### WRITTEN REQUEST 1
Find every line in the records that contains the string "qUnion" and copy each one.

### PROVIDED PASSAGE
»»
There was a reason why at the start of Everton’s initial managerial search, those days in between Ronald Koeman’s sacking and prior to Sam Allardyce appointment, Diego Simeone was discussed as a possible candidate by the powers-that-be.

The link was greeted with predictable guffawing in the predictable places — why would El Cholo consider Everton? — yet feelers were put out in the hope of somehow pulling off a surprise appointment.

Simeone has remained out of reach, of course, and yet his body of work remains the reference point.

There are those in the new-look Goodison Park hierarchy who believe Everton should be the Atletico Madrid of the Premier League, a label presumably demanding a team that plays with attitude, a club that is united behind the cause, is savvy in the transfer market and manages to regularly upset the natural order.

In other words, a philosophy far removed from what the club had become by the end of Allardyce’s brief reign and an insight into why he was not retained despite the statistical improvement of lifting Everton from 13th to eighth.

It is a bold vision, easy to dream up but more difficult to deliver, and one which serves to underline the scale of the task facing Marco Silva now that he has been confirmed as the club’s fourth permanent manager since May 2016.

Players who have worked with Silva speak highly of him. They chronicle his obsessive attention to detail, with and without the ball, a penchant for pace out wide (which should offer Ademola Lookman an opportunity if his head and heart is not already in RB Leipzig following his loan spell in Germany) and an ambitious outlook that says the best teams are not unbeatable.

“I know what our fans expect — they expect results but not only results,” said Silva, who has signed a three-year contract. “I want our fans to be proud when they see our team on the pitch. I want them to feel that we are committed, that we are working hard and enjoying our football because that is important as well.

“We want to build a great connection between the squad and the fans, and I’m sure that with our attitude and demands of commitment then our style of play will see that.

“Everton is a really ambitious club and that is what I want. What we are seeing now are good changes at the club. The club is changing its approach. But one thing we cannot change and nobody wants to change is the huge history and ambition of the club.

“Everybody knows Everton’s history. When you are a club like Everton, you only have one solution — to aim to win. In football it is impossible to win every match but we must do everything to show in every game that we have ambition.

“That is what I want and I’m sure we will show that every single week.”

Shaping the modern history of a club without silverware since 1995 is now the task in hand.

Everton’s interest in Silva dates back to November and he remains subject of an official tapping up complaint by Watford that is now likely to require Premier League arbitration to resolve.

He fits the “modern coach” criteria Marcel Brands, Everton’s new director of football, outlined last week and which feels a more substantial brief than the desire for a “Hollywood manager” that led to the recruitment of Koeman as Roberto Martínez’s replacement.
««
### AVAILABLE DATA
»»
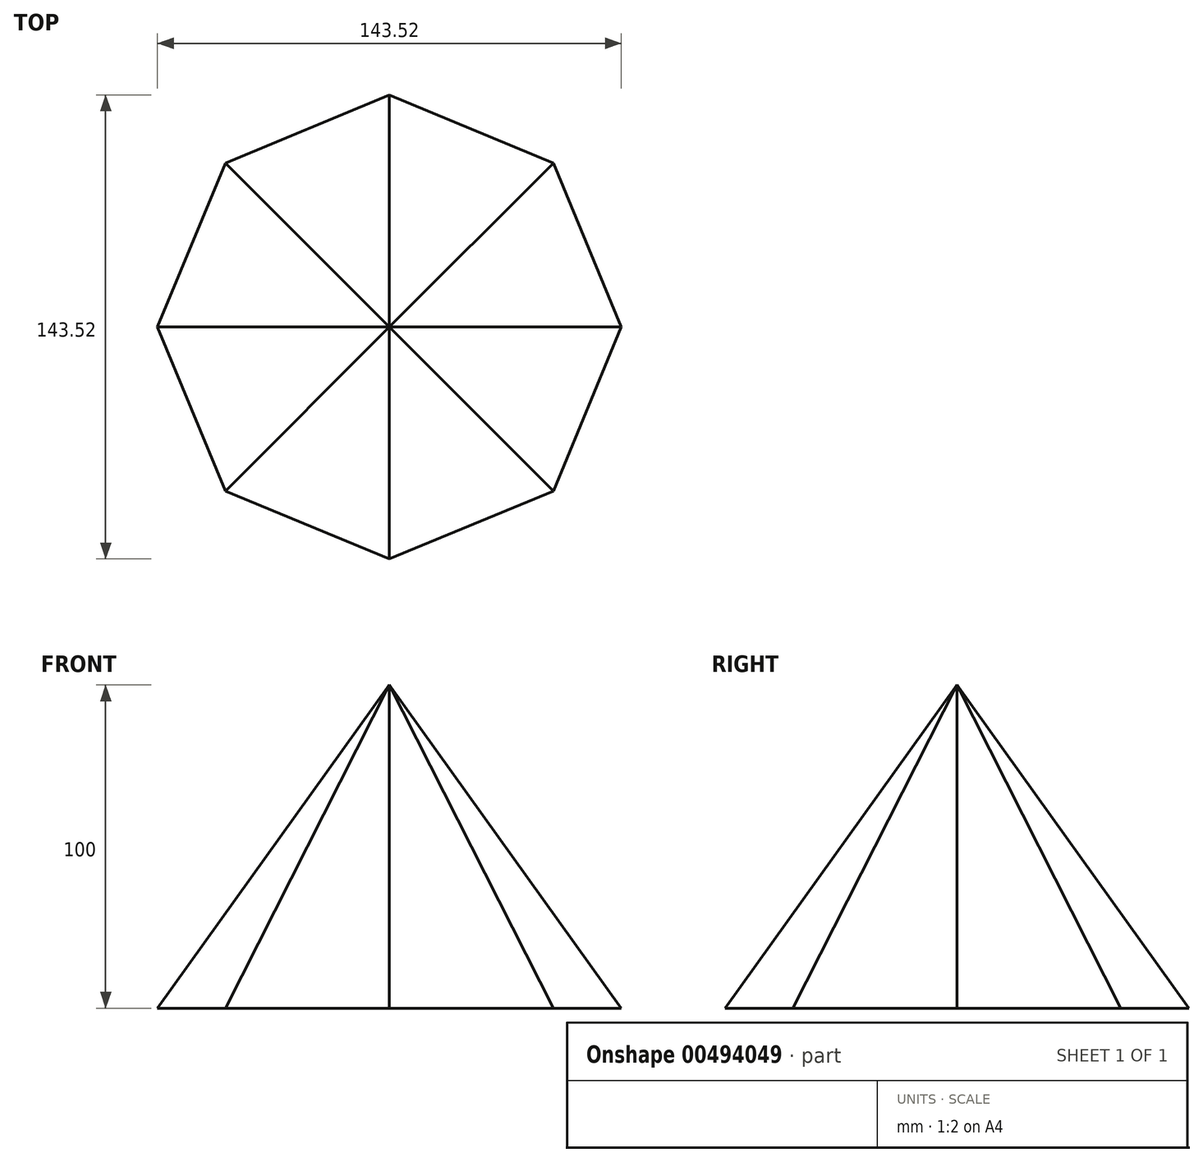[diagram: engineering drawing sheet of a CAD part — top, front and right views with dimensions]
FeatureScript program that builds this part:
annotation { "Feature Type Name" : "Feature", "Feature Type Description" : "" }
export const myFeature = defineFeature(function(context is Context, id is Id, definition is map)
    precondition{}
    {
        {
            var Q0;
            Q0=qCreatedBy(makeId("Top.planeOp"),FACE);
            var sketch = newSketch(context, id + "F0", { "sketchPlane" : qUnion([Q0])});
            skCircle(sketch, "E0.cCircle", {"center": v(0, 0) * mm, "radius": 71.76 * mm, "construction": true});
            skLineSegment(sketch, "E0.0", {"start": v(0, 71.76) * mm, "end": v(50.74, 50.74) * mm});
            skLineSegment(sketch, "E0.1", {"start": v(50.74, 50.74) * mm, "end": v(71.76, 0) * mm});
            skLineSegment(sketch, "E0.2", {"start": v(71.76, 0) * mm, "end": v(50.74, -50.74) * mm});
            skLineSegment(sketch, "E0.3", {"start": v(50.74, -50.74) * mm, "end": v(0, -71.76) * mm});
            skLineSegment(sketch, "E0.4", {"start": v(0, -71.76) * mm, "end": v(-50.74, -50.74) * mm});
            skLineSegment(sketch, "E0.5", {"start": v(-50.74, -50.74) * mm, "end": v(-71.76, 0) * mm});
            skLineSegment(sketch, "E0.6", {"start": v(-71.76, 0) * mm, "end": v(-50.74, 50.74) * mm});
            skLineSegment(sketch, "E0.7", {"start": v(-50.74, 50.74) * mm, "end": v(0, 71.76) * mm});
            skSolve(sketch);
        }
        {
            var Q0;
            Q0=qCreatedBy(makeId("Top.planeOp"),FACE);
            cPlane(context, id + "F1", {"entities" : qUnion([Q0]), "cplaneType" : CPlaneType.OFFSET, "offset" : 100 * mm, "width" : 150 * mm, "height" : 150 * mm});
        }
        {
            var Q0;
            Q0=qCreatedBy(id+"F1.planeOp",FACE);
            var sketch = newSketch(context, id + "F2", { "sketchPlane" : qUnion([Q0])});
            skPoint(sketch, "E1", {"position": v(0, 0) * mm});
            skSolve(sketch);
        }
        {
            var Q0;
            Q0=sQuery(id+"F2.wireOp",VERTEX,"E1");
            var Q1;
            Q1=makeQuery(id+"F0.imprint","IMPRINT",FACE,{"disambiguationData":[TD([[makeQuery(id+"F0.imprint","IMPRINT",EDGE,{"derivedFrom":sQuery(id+"F0.wireOp",EDGE,"E0.0")}),-1.0]])]});
            loft(context, id + "F3", {"sheetProfilesArray" : [{ "sheetProfileEntities" : qUnion([Q0]) }, { "sheetProfileEntities" : qUnion([Q1]) }]});
        }
    });
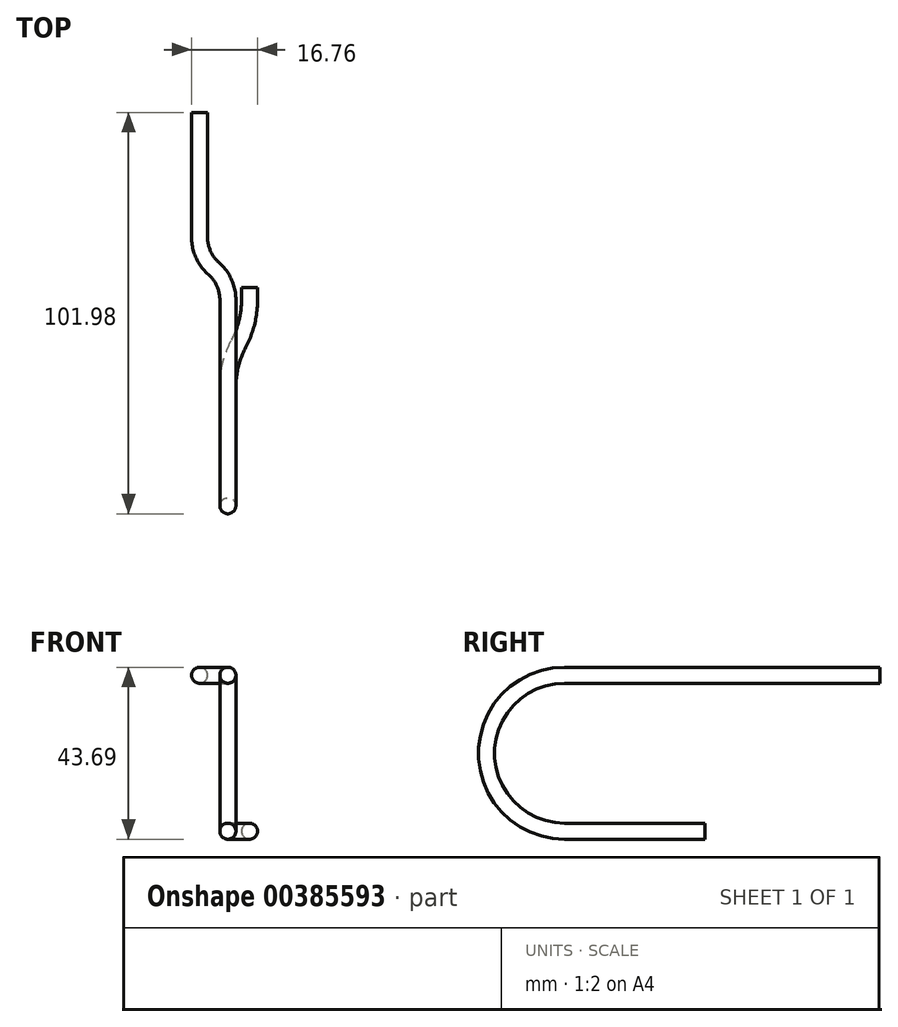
««
### WRITTEN REQUEST 2
According to the article about Everton's new manager, how long is the contract Marco Silva signed?

### EXERCISE OUTPUT 1
            var sketch = newSketch(context, id + "F0", { "sketchPlane" : qUnion([Q0])});
            cPlane(context, id + "F1", {"entities" : qUnion([Q0]), "cplaneType" : CPlaneType.OFFSET, "offset" : 100 * mm, "width" : 150 * mm, "height" : 150 * mm});
            var sketch = newSketch(context, id + "F2", { "sketchPlane" : qUnion([Q0])});
            loft(context, id + "F3", {"sheetProfilesArray" : [{ "sheetProfileEntities" : qUnion([Q0]) }, { "sheetProfileEntities" : qUnion([Q1]) }]});

### EXERCISE OUTPUT 2
Three years.